In the past, Vosman explains, researchers focused on wild tomato types that were highly insect-resistant, but not very closely related to the most commonly cultivated tomato species, Solanum lycopersicum. For this study, he and his colleagues at Wageningen University and Research in the Netherlands took the opposite approach: They “started all over again by focusing on the close relatives” of S. lycopersicum, he writes.

Glandular trichomes on a different plant.
Glandular trichomes on a different plant. Ivan Bachev/CC BY 4.0

One of these was S. galapagense, which Vosman describes as “a small, berry-like tomato, less than one centimeter” in diameter. In the researchers’ tests—which involved exposing different insects to the plants’ leaves—it performed quite impressively: Certain samples killed almost all of the whiteflies, aphids, caterpillars, and thrips. It also did long-lasting damage, reducing the number of whitefly eggs and next-generation aphids. “We were surprised to find that Galapagense was resistant to so many insects,” writes Vosman.

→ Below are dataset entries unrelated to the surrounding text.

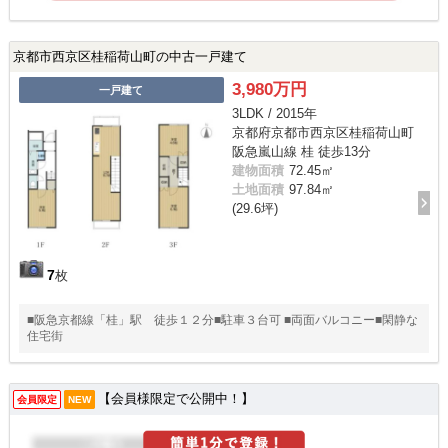
京都市西京区桂稲荷山町の中古一戸建て
3,980万円
一戸建て
3LDK / 2015年
京都府京都市西京区桂稲荷山町
阪急嵐山線 桂 徒歩13分
建物面積
72.45㎡
土地面積
97.84㎡
(29.6坪)
7
枚
■阪急京都線「桂」駅 徒歩１２分■駐車３台可 ■両面バルコニー■閑静な
住宅街
【会員様限定で公開中！】
会員限定
NEW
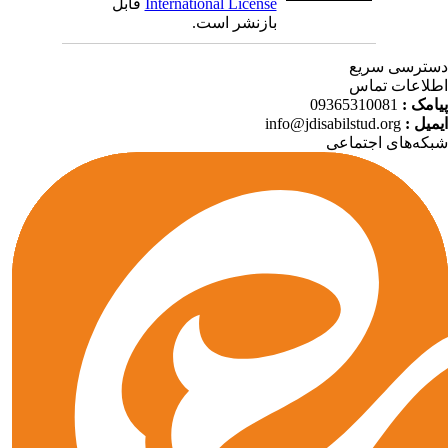
International License
قابل
بازنشر است.
ترسی سریع
لاعات تماس
امک :
09365310081
میل :
info@jdisabilstud.org
که‌های اجتماعی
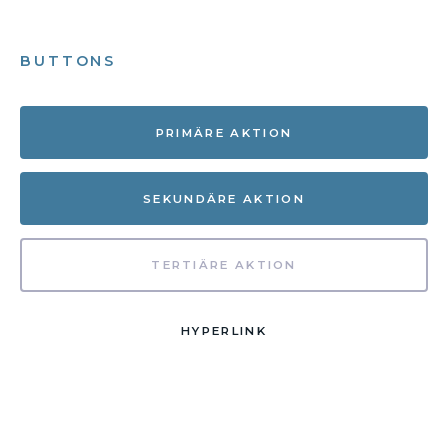
BUTTONS
PRIMÄRE AKTION
SEKUNDÄRE AKTION
TERTIÄRE AKTION
HYPERLINK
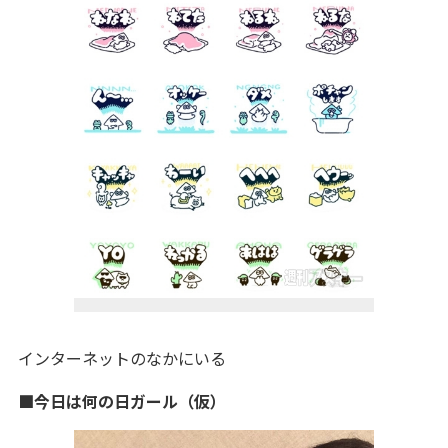
インターネットのなかにいる
■今日は何の日ガール（仮）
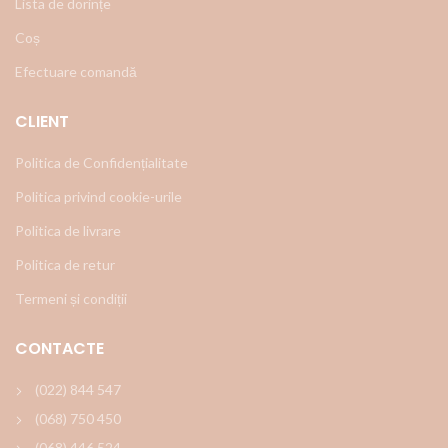
Lista de dorințe
Coș
Efectuare comandă
CLIENT
Politica de Confidențialitate
Politica privind cookie-urile
Politica de livrare
Politica de retur
Termeni și condiții
CONTACTE
(022) 844 547
(068) 750 450
(068) 446 524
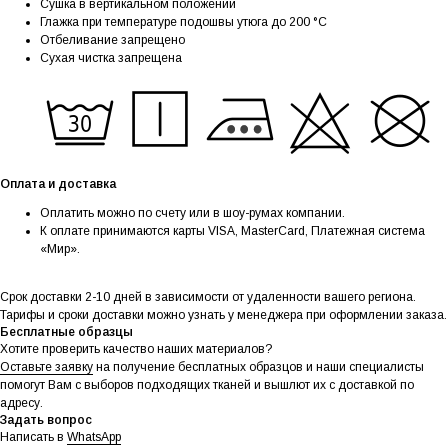
Сушка в вертикальном положении
Глажка при температуре подошвы утюга до 200 °C
Отбеливание запрещено
Сухая чистка запрещена
Оплата и доставка
Оплатить можно по счету или в шоу-румах компании.
К оплате принимаются карты VISA, MasterCard, Платежная система
«Мир».
Срок доставки 2-10 дней в зависимости от удаленности вашего региона.
Тарифы и сроки доставки можно узнать у менеджера при оформлении заказа.
Бесплатные образцы
Хотите проверить качество наших материалов?
Оставьте заявку
на получение бесплатных образцов и наши специалисты
помогут Вам с выборов подходящих тканей и вышлют их с доставкой по
адресу.
Задать вопрос
Написать в
WhatsApp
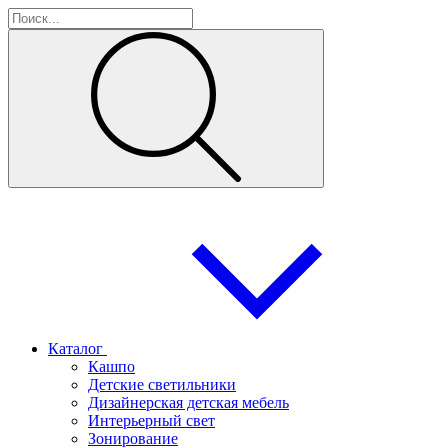
Каталог
Кашпо
Детские светильники
Дизайнерская детская мебель
Интерьерный свет
Зонирование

Why is S. galapagense so good at protecting itself? According to Vosman, it has at least two things going for it. One is its particular makeup of defensive metabolites. Another is its glandular trichomes, tiny hairs that secrete a sticky, insect-snaring substance. S. galapagense has a lot of type IV glandular trichomes, which previous research has suggested are particularly effective insect traps. As the authors detail in the paper, they “observed dead insects ‘glued’ onto the leaves” of plants with type IV trichomes.

Their work is far from over. “We are busy identifying the gene responsible for the resistance,” writes Vosman. After that, they will try to introduce this gene into S. lycopersicum, in the hopes that it will beef up its defenses. In the meantime, the tiny yet powerful S. galapagense continues to live its island life relatively pest-free.